VII/24-32 CONSTRUCTION ACCIDENT – SCAFFOLD COLLAPSE – FOOT INJURY
Steven and Barbara Manning v. British American Development and Kenneally Construction Corp. 84-4269 Verdict 8/10/89 Judge Robert F. Doran, Schenectady Supreme
VERDICT: $414,120. Breakdown: $60,000 for past pain and suffering ; $180,000 for future pain and suffering; $1,620 for past medical expenses ; $7,500 for future medical expenses; $20,000 for past lost earnings; $85, 000 for future lost earnings; $60,000 for Barbara M. for loss of services.

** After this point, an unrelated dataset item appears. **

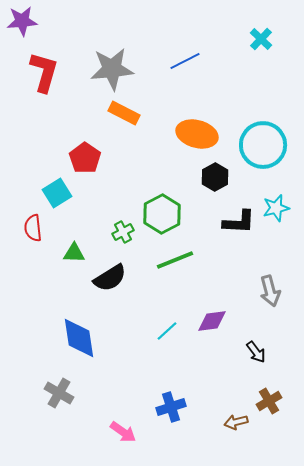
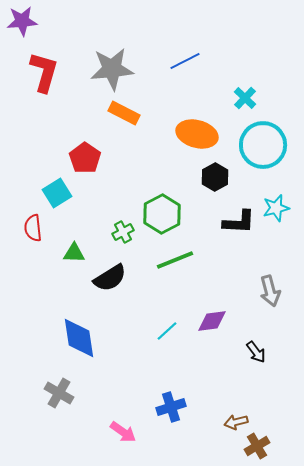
cyan cross: moved 16 px left, 59 px down
brown cross: moved 12 px left, 45 px down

Pltf. Atty: Michael E. Mine of Powers & Santola, Albany
Deft. Atty: Sol Aronson for Francis E. Lehner, Albany, for British American
John T. Maloney of Carter, Conboy, Bardwell, Case & Blackmore, Albany, for Kenneally
Robert M. Auld for Stephen R. Spring, Albany, for Raymond Rudat
Facts: Pltf., a 32-year-old construction carpenter, was standing on a ladder jack scaffold when it collapsed, causing him to fall to the ground. The jury found that Third-party Deft. was negligent in the erection of the scaffold but that its negligence was not the proximate cause of the accident. Pltf.’s motion for summary judgment was granted. On Deft.’s post-trial motions, the trial judge directed judgment over against Pltf.’s employer notwithstanding the jury’s determination on the grounds that there was no other rational explanation for the scaffold’s collapse, according to the proof. Injuries: fracture of the left os calcis. Pltf.’s treating orthopedic surgeon testified that Pltf. was left with a loss of inversion of the left foot and traumatic arthritis in the subtalar joint. He also testified that Pltf. was totally disabled from any work for 1 year after the accident and that he was permanently disabled from performing work as a construction carpenter. Against his doctor’s advice, Pltf. went back to work as a construction carpenter less than 6 months after the accident and was working full time within 1 year. He testified that he tolerated the pain and went back to work because he could not support his family. At the time of the accident, he was earning $ 15,000 per year. At the time of trial, he was earning $30,000 per year. Pltf.’s vocational rehabilitation expert testified that a disabled worker earns 10% less than a non-disabled worker. He contended that Pltf. could have earned $33,000 per year if he had not been injured and that his lost income, therefore, is $3,000 per year. Offer: $150,000; demand: $500,000. Pltf. Experts: Dr. James Slavin, treating orth. surg., Troy; Edmond Provder, vocational rehabilitation, Manhattan. Deft. Experts: Richard Pikul, engineer, Schenectady; Dr. Paul M. Clark, orth. surg., Albany.